In the post 9/11 era
it is important to represent yourself and your own voice since as I believe 9/11 was the final nail in journalism’s coffin. Our
voice has been mutilated and everything from our culture to our history to our image and the very words that come from
our mouths had been altered.

Not sure when
but in terms of my blogging experience and those around me, the 2006 war on Lebanon launched many bloggers and
many more readers. It was a treasure of information, counter opinion and visual evidence. The Arab Blogoshpeare did
wonders to lift spirits that had given up hope of truth’s survival.

My first blog
After the loss of my younger brother I gave up writing. After his burial, as I returned to the US, the war started. The
frustration with traditional media, the need to vent and the need for an outlet of emotion led me to my first blog. At first, I
blogged about the war by recounting my relatives’ experiences, then followed with stats about the war, artwork and
various political statements. I settled in after the war with everything from politics to poetry. I began to notice other
bloggers doing the same; it was at that point that I realized the real worth of an Arab on-line presence.

The Arab voice could be heard
in a crisp, concise manner. The beauty of it all is that I learned more about Arab dynamic and the complexity and diversity of what is an Arab than any TV show or book I’ve read or from the limited experiences of a hyphenated soul stuck in transit. I was sure many non-arabs were getting the same lessons. The interactions of people online seemed honest and stripped of the political correctness that conceals the stabbing knife.

Now the rise of technology serves us as it was meant to do.
The advent of cheaper technology and it’s ubiquity assured that you can’t censor or silent everyone. Since anyone could
send video to millions of people to witness events for them selves to combat reports to the contrary, everyone with a
camcorder or a digital camera or a blog or even just an email address could act as a reporter.

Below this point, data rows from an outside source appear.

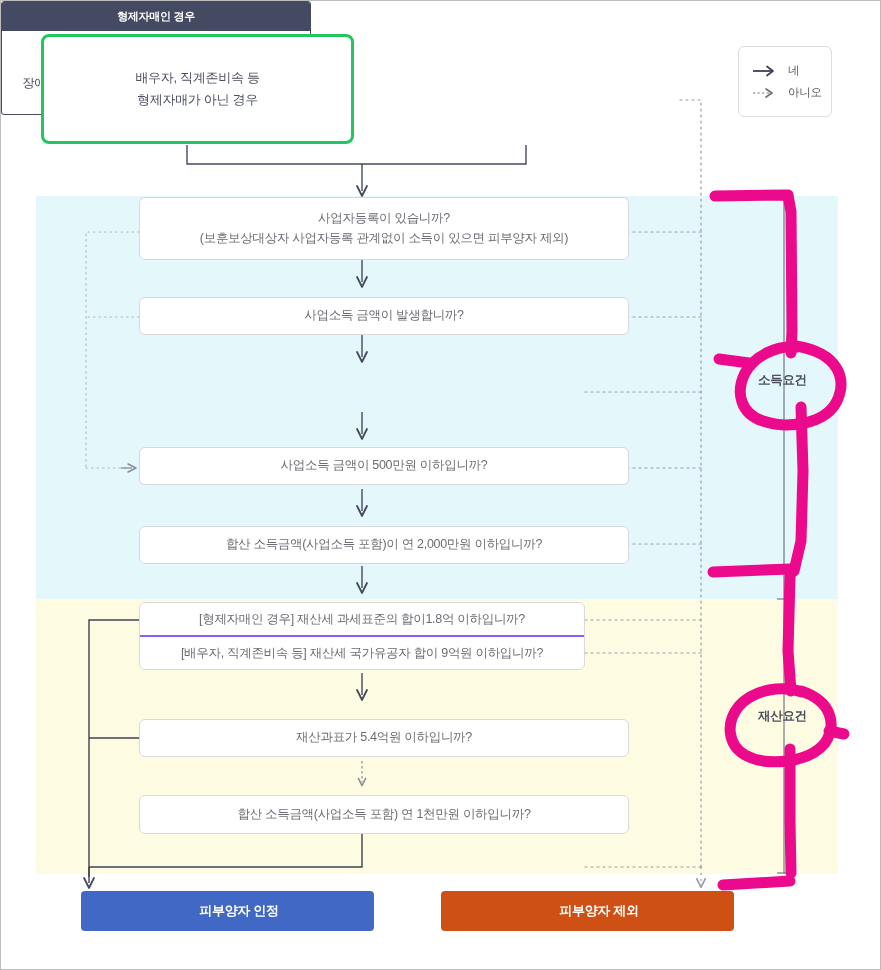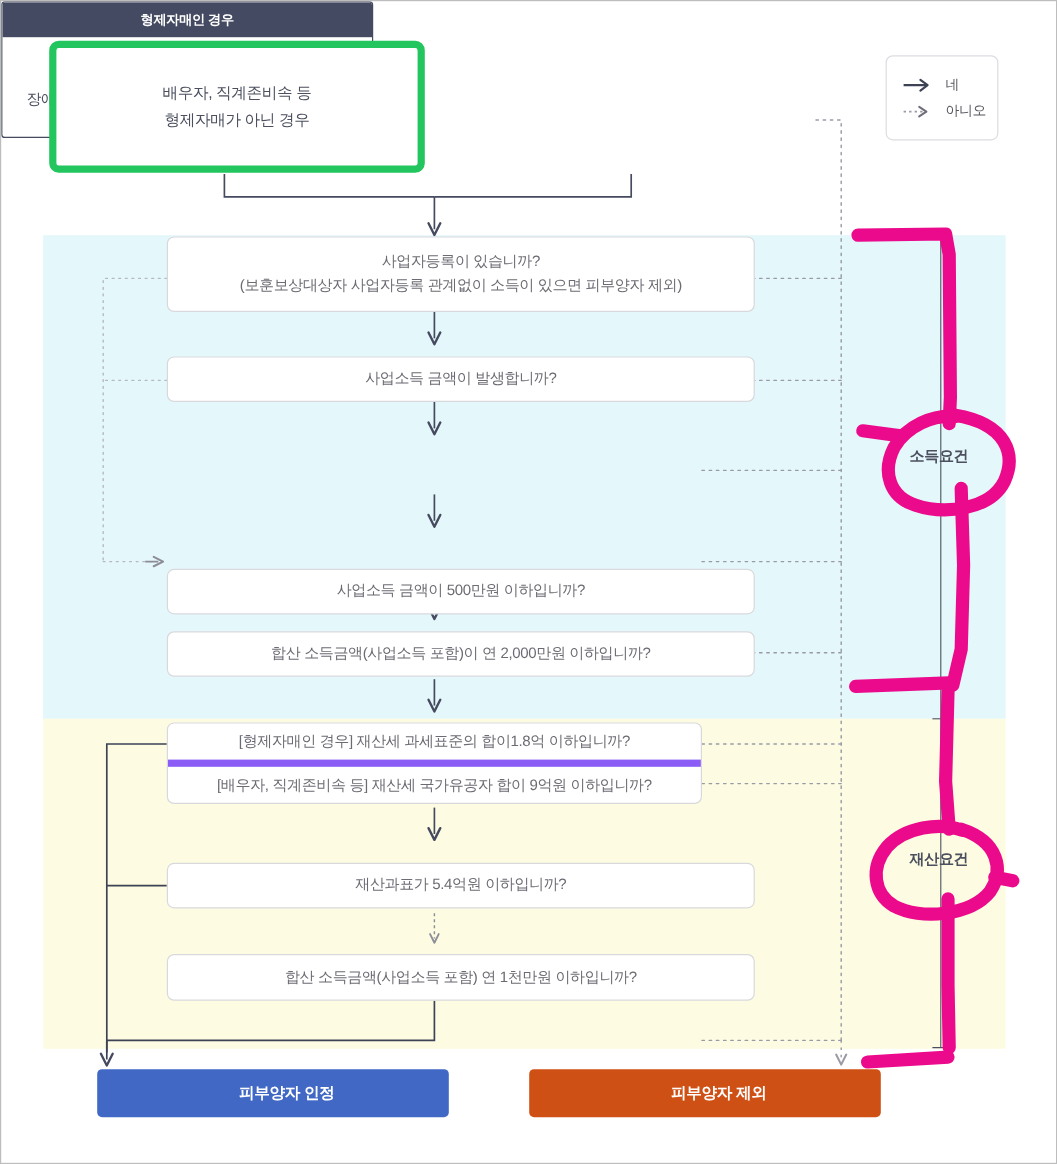--- a/index.html
+++ b/index.html
@@ -39,7 +39,7 @@
   
   #node-notSibling{
     left:40px;top:33px;width:313px;height:110px;
-    border:6px solid #22c55e;border-radius:8px;
+    border:3px solid #22c55e;border-radius:8px;
     color:#4b4f5e;font-size:13px;line-height:1.7;
   }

Sites I frequent vary from the hard-core political to artists to peacenik philosophers to Arab sites that can not be categorized. They all have their time and value in making the Arab Blogosphere instrumental in regaining our stolen voice. Perhaps there is hope after all.

Friday, July 13, 2007

five ramblings of a textured stone

As the wind swiftly crashed the tent around me leaving my flesh exposed to piercing droplets of acidic rain, I woke stumbling a lethargic grog trying to catch up to the half-spent night. I always lament the incomplete dream halted by necessitated waking hours not longing for longer sleep, but an urge to see a vision through that hints a path of my future battles is turned away.

I walk. As though not accustomed to limbs carrying this burdening weight, I stagger my pace into tree limbs for stability. Losing control is not as devastating as I had once feared.

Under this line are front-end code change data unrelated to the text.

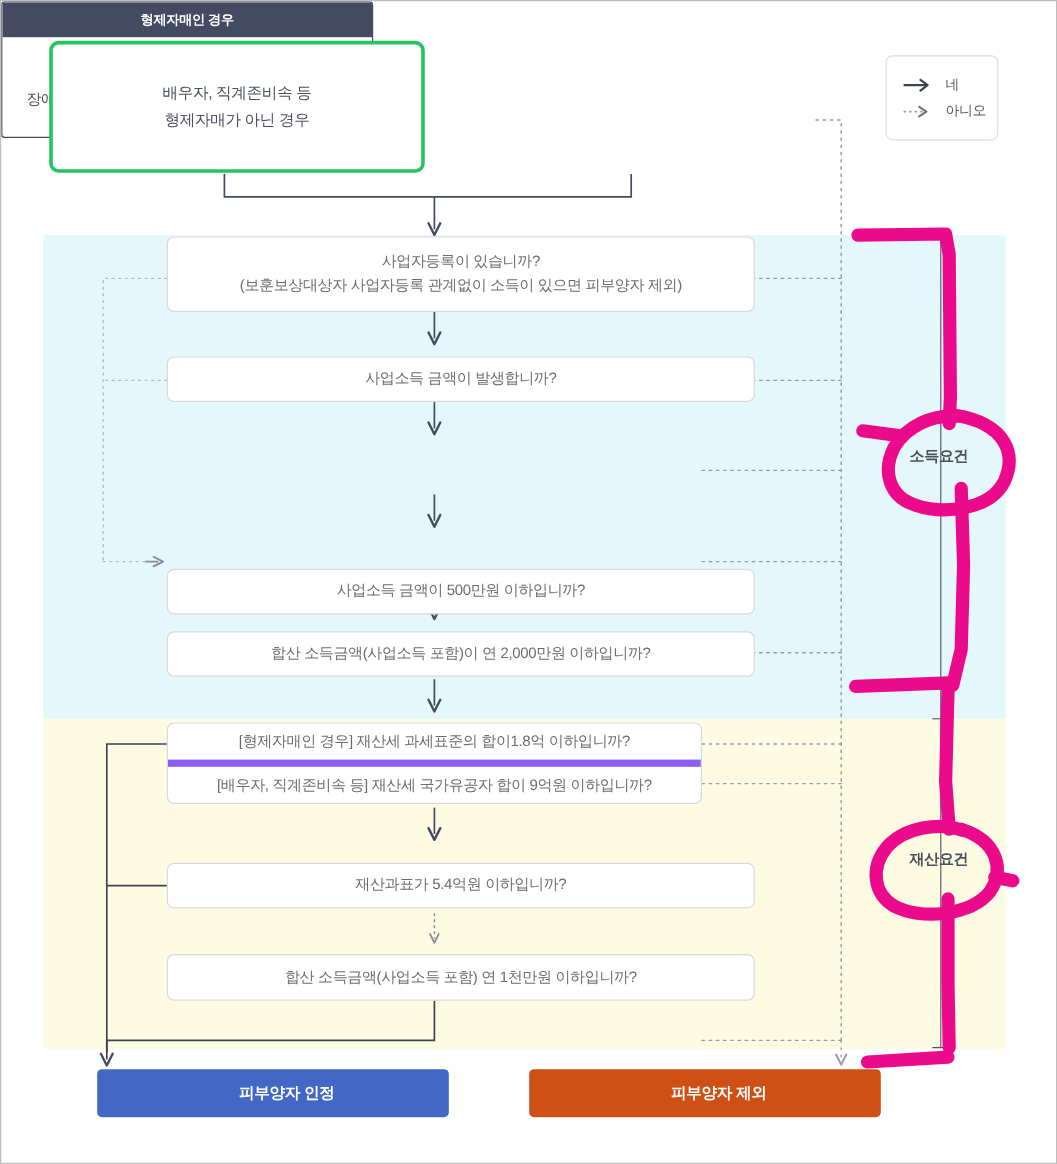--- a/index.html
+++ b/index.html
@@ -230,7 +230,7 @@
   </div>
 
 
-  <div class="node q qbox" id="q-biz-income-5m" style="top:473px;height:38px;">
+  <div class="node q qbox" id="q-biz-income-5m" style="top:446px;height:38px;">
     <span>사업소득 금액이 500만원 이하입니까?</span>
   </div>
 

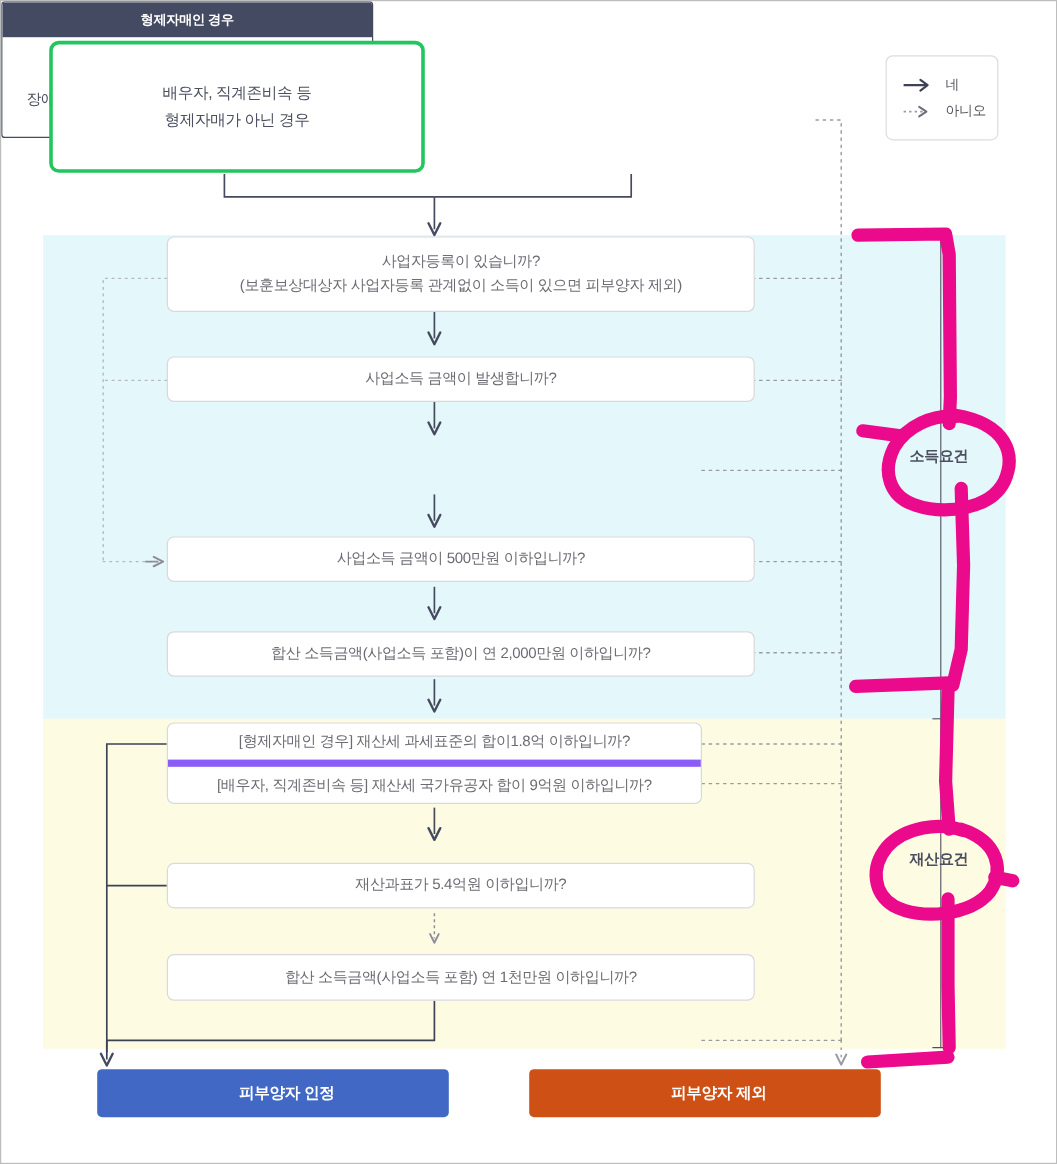--- a/index.html
+++ b/index.html
@@ -84,7 +84,7 @@
     flex:1;display:flex;align-items:center;justify-content:center;
     font-size:12.5px;color:#6b6b73;letter-spacing:-0.3px;text-align:center;
   }
-  #node-asset-pair .half.top{border-bottom:6px solid #8b5cf6;}
+  #node-asset-pair .half.top{border-bottom:2px solid #8b5cf6;}
 
   
   .result{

The fear comes in exciting doses of shifting concerns rushing in increasing intervals till time mashes all to one overwhelming isolation. The laboring rain is gone. Even the trees are gone.

I’m left to roam a parched earth weary of my steps. I can not float. Perhaps the vision is meant to abandon. As a child I witnessed my impending doom. This was a vision I could grasp. As an adult the vision alarms into an aim broader with me surviving for moments longer to serve. I remain idle.

As the wind reshapes my forgotten face into guiltless smirks that keep suspicious strangers from attacking, I seek coyly a silent cave trying to pray a solution, waiting for sleep to recapture a wondering mind urging a vision complete.